(Extracted records)

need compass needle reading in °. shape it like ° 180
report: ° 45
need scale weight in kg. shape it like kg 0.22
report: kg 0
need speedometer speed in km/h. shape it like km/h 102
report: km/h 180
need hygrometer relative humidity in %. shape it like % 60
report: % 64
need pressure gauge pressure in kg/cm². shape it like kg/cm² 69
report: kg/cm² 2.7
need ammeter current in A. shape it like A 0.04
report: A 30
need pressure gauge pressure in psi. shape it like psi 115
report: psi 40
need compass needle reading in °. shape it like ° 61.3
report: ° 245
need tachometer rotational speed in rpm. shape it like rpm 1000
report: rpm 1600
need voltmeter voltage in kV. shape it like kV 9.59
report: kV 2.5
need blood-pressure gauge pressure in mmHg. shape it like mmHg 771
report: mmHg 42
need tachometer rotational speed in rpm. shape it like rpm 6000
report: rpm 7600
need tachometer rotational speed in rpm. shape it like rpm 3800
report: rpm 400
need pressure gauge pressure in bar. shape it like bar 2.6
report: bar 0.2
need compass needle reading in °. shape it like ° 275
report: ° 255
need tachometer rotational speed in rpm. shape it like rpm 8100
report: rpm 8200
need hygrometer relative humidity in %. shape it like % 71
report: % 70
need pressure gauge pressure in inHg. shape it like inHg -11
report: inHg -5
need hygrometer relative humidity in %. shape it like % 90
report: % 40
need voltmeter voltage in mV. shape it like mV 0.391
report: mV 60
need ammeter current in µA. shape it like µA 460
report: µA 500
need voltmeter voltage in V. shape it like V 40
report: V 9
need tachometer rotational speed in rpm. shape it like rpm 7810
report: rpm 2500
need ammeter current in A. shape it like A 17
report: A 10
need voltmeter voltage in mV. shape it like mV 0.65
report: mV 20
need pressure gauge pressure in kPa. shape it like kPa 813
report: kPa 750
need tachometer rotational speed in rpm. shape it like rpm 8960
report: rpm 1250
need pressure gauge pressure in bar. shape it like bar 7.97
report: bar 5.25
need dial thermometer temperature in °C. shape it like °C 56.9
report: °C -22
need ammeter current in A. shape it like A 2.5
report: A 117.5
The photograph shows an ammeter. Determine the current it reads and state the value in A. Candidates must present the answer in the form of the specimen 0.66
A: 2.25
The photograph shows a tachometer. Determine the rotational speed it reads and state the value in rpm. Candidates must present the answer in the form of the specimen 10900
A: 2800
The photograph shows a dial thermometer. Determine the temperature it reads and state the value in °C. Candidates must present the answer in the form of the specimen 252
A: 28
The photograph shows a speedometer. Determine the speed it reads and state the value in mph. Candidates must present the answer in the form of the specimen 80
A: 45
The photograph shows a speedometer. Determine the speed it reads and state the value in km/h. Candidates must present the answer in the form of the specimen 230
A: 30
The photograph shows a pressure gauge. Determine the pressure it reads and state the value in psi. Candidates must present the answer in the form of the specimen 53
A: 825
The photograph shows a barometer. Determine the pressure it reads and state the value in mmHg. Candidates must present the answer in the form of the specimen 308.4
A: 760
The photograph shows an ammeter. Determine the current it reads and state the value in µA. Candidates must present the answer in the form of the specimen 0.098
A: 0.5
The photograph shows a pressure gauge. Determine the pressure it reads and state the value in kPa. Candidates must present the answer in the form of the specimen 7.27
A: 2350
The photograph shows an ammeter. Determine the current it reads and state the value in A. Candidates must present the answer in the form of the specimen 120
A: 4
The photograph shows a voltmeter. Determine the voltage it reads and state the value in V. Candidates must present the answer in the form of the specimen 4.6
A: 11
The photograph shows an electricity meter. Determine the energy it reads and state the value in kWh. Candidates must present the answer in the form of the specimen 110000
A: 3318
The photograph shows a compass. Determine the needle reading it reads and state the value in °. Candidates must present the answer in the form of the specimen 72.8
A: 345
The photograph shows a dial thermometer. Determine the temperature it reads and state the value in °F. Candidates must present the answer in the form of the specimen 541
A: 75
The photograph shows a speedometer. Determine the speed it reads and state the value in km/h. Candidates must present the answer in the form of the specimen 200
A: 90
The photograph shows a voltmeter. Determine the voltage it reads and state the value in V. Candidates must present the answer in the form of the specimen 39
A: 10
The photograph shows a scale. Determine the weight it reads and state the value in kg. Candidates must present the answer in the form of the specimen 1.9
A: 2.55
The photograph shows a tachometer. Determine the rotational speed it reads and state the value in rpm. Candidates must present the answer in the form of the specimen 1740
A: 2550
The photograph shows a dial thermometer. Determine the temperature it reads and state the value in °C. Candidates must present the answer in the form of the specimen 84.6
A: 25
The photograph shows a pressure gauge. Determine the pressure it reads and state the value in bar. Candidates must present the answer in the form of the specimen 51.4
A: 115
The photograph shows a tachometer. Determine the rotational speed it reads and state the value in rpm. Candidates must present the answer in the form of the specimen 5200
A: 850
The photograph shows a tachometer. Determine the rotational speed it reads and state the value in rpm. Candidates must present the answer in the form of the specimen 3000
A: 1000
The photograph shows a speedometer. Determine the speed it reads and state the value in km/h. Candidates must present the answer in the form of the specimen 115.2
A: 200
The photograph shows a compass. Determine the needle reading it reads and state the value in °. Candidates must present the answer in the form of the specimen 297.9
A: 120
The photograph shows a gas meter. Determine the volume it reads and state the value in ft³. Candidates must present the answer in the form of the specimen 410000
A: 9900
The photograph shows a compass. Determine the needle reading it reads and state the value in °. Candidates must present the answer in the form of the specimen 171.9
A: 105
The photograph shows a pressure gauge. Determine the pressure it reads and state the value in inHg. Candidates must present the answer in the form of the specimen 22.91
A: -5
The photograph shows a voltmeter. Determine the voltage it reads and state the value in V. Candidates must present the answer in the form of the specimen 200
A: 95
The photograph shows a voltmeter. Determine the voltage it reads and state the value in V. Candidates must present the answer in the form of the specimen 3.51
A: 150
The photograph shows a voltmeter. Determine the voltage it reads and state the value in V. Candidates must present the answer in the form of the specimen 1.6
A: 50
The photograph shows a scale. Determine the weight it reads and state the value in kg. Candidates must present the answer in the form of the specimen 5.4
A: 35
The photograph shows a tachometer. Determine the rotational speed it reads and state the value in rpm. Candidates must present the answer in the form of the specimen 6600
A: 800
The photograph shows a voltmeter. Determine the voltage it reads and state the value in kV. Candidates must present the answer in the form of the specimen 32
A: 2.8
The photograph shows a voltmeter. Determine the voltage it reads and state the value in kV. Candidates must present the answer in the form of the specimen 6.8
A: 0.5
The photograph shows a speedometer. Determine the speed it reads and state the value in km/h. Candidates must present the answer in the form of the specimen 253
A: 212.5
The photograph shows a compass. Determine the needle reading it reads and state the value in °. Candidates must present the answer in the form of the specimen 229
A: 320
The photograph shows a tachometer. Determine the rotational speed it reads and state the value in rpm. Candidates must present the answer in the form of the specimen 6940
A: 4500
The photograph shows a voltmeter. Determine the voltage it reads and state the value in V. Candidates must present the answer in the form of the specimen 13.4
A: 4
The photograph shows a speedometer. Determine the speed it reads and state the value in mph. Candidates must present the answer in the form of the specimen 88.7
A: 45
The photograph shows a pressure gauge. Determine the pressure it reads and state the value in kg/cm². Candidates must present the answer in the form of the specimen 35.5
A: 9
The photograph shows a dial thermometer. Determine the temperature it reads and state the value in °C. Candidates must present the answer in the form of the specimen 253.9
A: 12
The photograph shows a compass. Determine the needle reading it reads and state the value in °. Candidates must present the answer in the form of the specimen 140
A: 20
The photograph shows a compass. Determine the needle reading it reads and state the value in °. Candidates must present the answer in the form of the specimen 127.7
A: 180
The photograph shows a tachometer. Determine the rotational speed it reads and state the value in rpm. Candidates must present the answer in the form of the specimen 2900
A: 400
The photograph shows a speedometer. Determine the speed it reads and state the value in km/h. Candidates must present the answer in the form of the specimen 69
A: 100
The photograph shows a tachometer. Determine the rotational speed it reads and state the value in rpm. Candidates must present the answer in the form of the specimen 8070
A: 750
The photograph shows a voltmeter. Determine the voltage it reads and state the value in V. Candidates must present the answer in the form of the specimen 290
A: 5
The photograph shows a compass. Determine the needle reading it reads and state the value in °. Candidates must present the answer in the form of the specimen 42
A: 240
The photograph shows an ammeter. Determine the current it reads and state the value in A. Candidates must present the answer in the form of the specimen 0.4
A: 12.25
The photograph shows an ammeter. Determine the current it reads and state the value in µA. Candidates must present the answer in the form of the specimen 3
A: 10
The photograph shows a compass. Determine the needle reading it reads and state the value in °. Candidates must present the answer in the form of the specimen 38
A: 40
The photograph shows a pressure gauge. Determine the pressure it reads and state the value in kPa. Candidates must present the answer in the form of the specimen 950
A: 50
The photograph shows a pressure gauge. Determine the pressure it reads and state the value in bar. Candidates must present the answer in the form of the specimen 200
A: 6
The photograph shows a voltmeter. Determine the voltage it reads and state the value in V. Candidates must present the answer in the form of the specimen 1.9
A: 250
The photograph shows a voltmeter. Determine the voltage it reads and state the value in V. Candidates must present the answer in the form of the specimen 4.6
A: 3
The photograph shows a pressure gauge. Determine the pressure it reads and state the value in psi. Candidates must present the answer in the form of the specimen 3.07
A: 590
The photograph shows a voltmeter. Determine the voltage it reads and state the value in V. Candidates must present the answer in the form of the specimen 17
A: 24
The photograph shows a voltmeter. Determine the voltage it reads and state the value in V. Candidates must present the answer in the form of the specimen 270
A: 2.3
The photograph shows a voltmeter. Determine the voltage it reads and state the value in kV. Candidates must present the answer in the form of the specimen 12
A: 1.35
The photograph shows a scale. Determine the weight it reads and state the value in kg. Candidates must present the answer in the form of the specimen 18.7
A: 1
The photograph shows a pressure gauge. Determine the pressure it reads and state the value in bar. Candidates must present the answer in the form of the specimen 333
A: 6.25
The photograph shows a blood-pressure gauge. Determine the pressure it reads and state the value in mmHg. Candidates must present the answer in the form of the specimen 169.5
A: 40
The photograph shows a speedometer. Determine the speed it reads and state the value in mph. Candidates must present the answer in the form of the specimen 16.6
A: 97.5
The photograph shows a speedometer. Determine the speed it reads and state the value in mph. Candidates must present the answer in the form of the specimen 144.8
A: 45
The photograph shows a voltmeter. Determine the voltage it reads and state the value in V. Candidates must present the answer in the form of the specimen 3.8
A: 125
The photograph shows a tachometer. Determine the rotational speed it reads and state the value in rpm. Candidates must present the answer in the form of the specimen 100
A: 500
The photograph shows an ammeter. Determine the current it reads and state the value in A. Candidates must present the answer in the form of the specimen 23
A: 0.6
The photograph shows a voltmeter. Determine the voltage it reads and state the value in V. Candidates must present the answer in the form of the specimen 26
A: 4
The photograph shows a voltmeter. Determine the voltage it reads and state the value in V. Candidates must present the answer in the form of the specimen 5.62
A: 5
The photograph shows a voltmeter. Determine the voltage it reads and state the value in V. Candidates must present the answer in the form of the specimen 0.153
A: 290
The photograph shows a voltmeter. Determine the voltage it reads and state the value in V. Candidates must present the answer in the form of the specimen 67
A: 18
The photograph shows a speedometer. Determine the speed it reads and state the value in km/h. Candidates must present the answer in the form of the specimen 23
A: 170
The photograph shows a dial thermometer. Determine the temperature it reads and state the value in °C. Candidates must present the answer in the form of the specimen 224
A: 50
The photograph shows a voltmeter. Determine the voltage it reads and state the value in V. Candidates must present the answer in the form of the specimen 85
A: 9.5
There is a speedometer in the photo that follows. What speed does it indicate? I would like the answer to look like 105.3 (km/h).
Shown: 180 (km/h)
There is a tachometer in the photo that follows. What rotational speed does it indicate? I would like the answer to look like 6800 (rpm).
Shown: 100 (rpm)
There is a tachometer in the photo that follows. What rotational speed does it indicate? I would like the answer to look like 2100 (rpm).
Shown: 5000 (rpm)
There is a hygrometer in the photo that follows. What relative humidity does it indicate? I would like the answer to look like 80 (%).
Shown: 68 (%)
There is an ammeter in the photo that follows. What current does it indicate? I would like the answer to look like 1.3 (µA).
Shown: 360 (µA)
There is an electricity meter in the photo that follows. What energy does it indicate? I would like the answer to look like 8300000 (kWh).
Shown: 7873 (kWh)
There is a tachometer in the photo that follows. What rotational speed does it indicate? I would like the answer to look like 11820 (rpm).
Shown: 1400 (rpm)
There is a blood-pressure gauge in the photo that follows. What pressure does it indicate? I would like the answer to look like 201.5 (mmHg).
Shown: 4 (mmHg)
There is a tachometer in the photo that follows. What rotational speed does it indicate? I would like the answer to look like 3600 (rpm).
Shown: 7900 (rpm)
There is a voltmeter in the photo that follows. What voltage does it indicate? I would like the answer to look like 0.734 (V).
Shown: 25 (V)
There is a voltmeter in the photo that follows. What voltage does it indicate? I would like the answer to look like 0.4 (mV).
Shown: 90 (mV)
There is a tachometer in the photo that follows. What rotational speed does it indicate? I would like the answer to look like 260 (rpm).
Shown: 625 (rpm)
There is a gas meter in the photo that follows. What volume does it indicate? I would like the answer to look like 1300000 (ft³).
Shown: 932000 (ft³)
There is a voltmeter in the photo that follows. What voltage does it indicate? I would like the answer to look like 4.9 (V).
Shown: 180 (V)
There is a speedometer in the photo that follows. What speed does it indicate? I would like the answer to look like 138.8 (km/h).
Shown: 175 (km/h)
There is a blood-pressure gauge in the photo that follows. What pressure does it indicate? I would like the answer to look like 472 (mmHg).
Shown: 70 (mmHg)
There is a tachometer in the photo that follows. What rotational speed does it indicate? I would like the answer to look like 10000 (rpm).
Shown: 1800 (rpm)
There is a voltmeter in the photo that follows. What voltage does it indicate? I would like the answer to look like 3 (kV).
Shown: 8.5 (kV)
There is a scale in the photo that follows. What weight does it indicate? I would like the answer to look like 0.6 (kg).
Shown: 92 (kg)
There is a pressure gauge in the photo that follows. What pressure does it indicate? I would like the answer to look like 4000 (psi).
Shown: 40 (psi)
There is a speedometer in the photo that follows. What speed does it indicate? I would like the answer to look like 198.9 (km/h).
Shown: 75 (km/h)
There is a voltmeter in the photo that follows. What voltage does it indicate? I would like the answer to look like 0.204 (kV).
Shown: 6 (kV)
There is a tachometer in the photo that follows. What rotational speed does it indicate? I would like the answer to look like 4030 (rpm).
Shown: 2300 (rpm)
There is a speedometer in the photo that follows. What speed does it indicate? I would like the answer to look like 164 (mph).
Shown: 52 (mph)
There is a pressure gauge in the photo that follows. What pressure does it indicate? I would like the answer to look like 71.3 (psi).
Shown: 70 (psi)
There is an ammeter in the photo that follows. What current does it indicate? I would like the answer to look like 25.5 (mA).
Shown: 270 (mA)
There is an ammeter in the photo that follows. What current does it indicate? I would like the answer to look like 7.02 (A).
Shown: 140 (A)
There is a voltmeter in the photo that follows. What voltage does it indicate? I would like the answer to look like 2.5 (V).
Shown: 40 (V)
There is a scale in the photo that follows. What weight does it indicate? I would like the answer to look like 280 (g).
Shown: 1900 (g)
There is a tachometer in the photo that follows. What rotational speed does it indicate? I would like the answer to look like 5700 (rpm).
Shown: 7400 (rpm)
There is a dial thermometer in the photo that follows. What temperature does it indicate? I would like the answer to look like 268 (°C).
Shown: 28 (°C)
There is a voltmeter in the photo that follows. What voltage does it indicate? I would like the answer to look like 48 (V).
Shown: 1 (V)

(End Extracted records)

* Exercise goal
Copy the material verbatim, everything from the start down to the line containing "report: A 30", including that line.

* Solution to the exercise
need compass needle reading in °. shape it like ° 180
report: ° 45
need scale weight in kg. shape it like kg 0.22
report: kg 0
need speedometer speed in km/h. shape it like km/h 102
report: km/h 180
need hygrometer relative humidity in %. shape it like % 60
report: % 64
need pressure gauge pressure in kg/cm². shape it like kg/cm² 69
report: kg/cm² 2.7
need ammeter current in A. shape it like A 0.04
report: A 30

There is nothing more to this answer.